Although organisms readily associate sensory stimuli with aversive outcomes, higher-order forms of emotional learning and memory require inference to extrapolate the circumstances surrounding directly experienced aversive events to other indirectly related sensory patterns that were not part of the original experience.

This type of learning requires internal models of emotion, which flexibly track directly experienced and inferred aversive associations.

Although the brain mechanisms of simple forms of aversive learning have been well studied in areas such as the amygdala, whether and how the brain forms and represents internal models of emotionally relevant associations are not known.

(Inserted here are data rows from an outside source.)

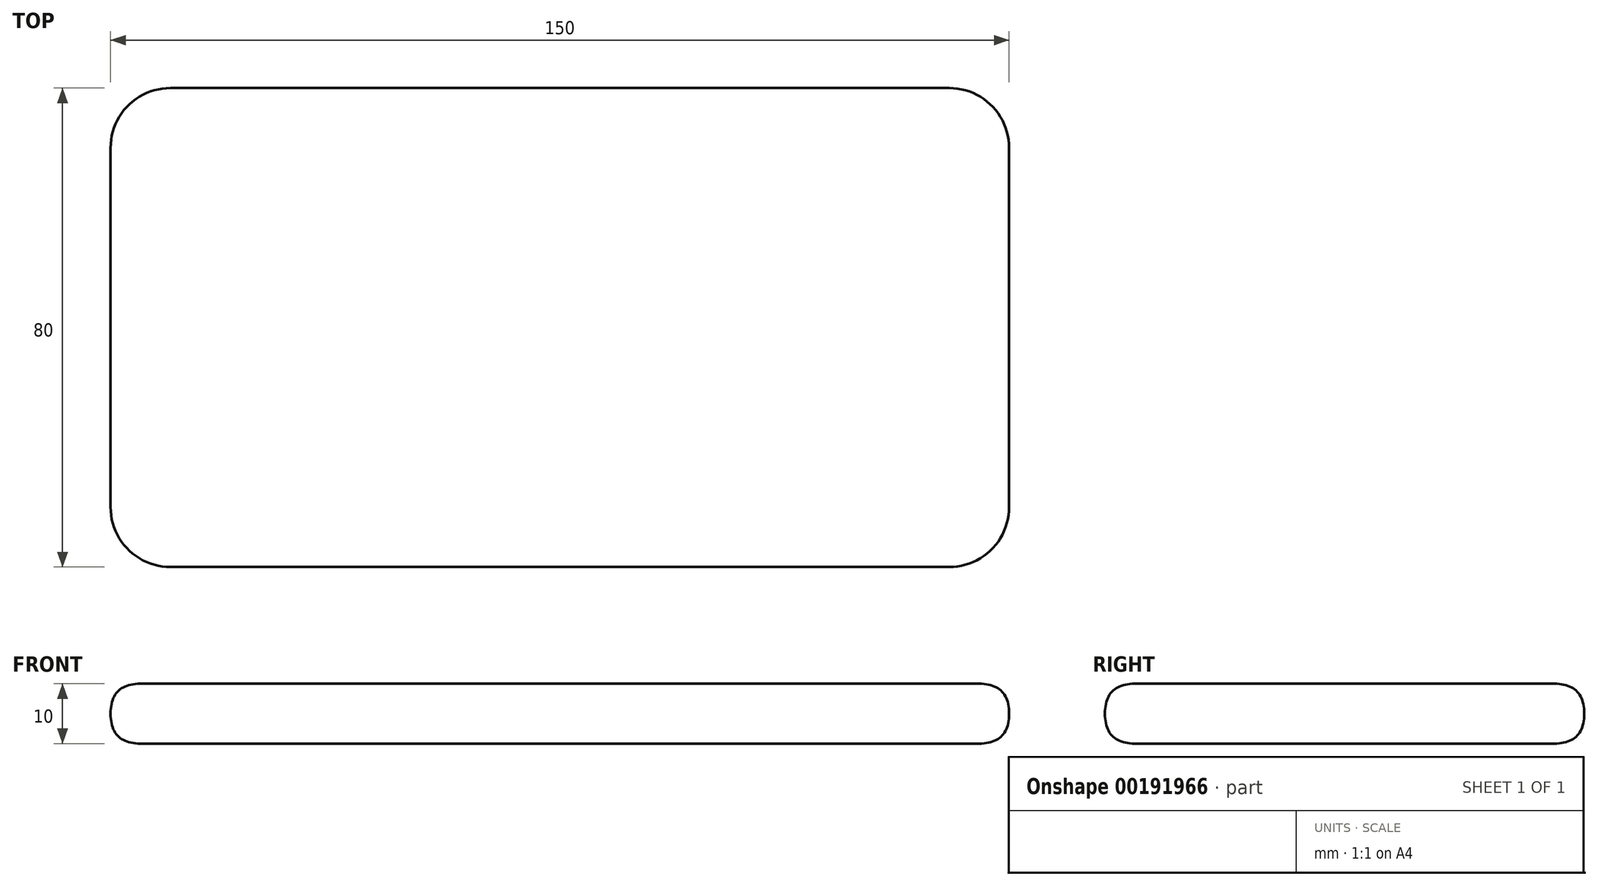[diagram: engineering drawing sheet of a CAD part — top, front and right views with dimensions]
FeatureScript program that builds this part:
annotation { "Feature Type Name" : "Feature", "Feature Type Description" : "" }
export const myFeature = defineFeature(function(context is Context, id is Id, definition is map)
    precondition{}
    {
        {
            var Q0;
            Q0=qCreatedBy(makeId("Top.planeOp"),FACE);
            var sketch = newSketch(context, id + "F0", { "sketchPlane" : qUnion([Q0])});
            skLineSegment(sketch, "E0.bottom", {"start": v(75, -40) * mm, "end": v(-75, -40) * mm});
            skLineSegment(sketch, "E0.top", {"start": v(75, 40) * mm, "end": v(-75, 40) * mm});
            skLineSegment(sketch, "E0.left", {"start": v(75, -40) * mm, "end": v(75, 40) * mm});
            skLineSegment(sketch, "E0.right", {"start": v(-75, -40) * mm, "end": v(-75, 40) * mm});
            skPoint(sketch, "E0.middle", {"position": v(0, 0) * mm});
            skSolve(sketch);
        }
        {
            var Q0;
            Q0=makeQuery(id+"F0.imprint","IMPRINT",FACE,{"disambiguationData":[TD([[makeQuery(id+"F0.imprint","IMPRINT",EDGE,{"derivedFrom":sQuery(id+"F0.wireOp",EDGE,"E0.bottom")}),-1.0]])]});
            extrude(context, id + "F1", {"entities" : qUnion([Q0]), "depth" : 10 * mm});
        }
        {
            var Q0;
            Q0=makeQuery(id+"F1.opExtrude","SWEPT_EDGE",EDGE,{"disambiguationData":[OSD([sQuery(id+"F0.wireOp",EDGE,"E0.bottom"),sQuery(id+"F0.wireOp",EDGE,"E0.left")])]});
            var Q1;
            Q1=makeQuery(id+"F1.opExtrude","SWEPT_EDGE",EDGE,{"disambiguationData":[OSD([sQuery(id+"F0.wireOp",EDGE,"E0.top"),sQuery(id+"F0.wireOp",EDGE,"E0.left")])]});
            var Q2;
            Q2=makeQuery(id+"F1.opExtrude","SWEPT_EDGE",EDGE,{"disambiguationData":[OSD([sQuery(id+"F0.wireOp",EDGE,"E0.bottom"),sQuery(id+"F0.wireOp",EDGE,"E0.right")])]});
            var Q3;
            Q3=makeQuery(id+"F1.opExtrude","SWEPT_EDGE",EDGE,{"disambiguationData":[OSD([sQuery(id+"F0.wireOp",EDGE,"E0.top"),sQuery(id+"F0.wireOp",EDGE,"E0.right")])]});
            fillet(context, id + "F2", {"entities" : qUnion([Q0, Q1, Q2, Q3]), "radius" : 10 * mm, "tangentPropagation" : true, "allowEdgeOverflow" : false});
        }
        {
            var Q0;
            Q0=makeQuery(id+"F1.opExtrude","CAP_EDGE",EDGE,{"disambiguationData":[OSD([sQuery(id+"F0.wireOp",EDGE,"E0.bottom")])],"isStart":false});
            var Q1;
            Q1=makeQuery(id+"F1.opExtrude","CAP_EDGE",EDGE,{"disambiguationData":[OSD([sQuery(id+"F0.wireOp",EDGE,"E0.bottom")])],"isStart":true});
            fillet(context, id + "F3", {"entities" : qUnion([Q0, Q1]), "radius" : 5 * mm, "tangentPropagation" : true, "rho" : 0.5, "crossSection" : FilletCrossSection.CONIC, "allowEdgeOverflow" : false});
        }
    });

Here we report that neurons in the rodent dorsomedial prefrontal cortex (dmPFC) encode a flexible internal model of emotion by linking sensory stimuli in the environment with aversive events, whether they were directly or indirectly associated with that experience.

These representations form through a multi-step encoding mechanism involving recruitment and stabilization of dmPFC cells that support inference.

Although dmPFC population activity encodes all salient associations, dmPFC neurons projecting to the amygdala specifically represent and are required to express inferred associations.

Together, these findings reveal how internal models of emotion are encoded in the dmPFC to regulate subcortical systems for recall of inferred emotional memories.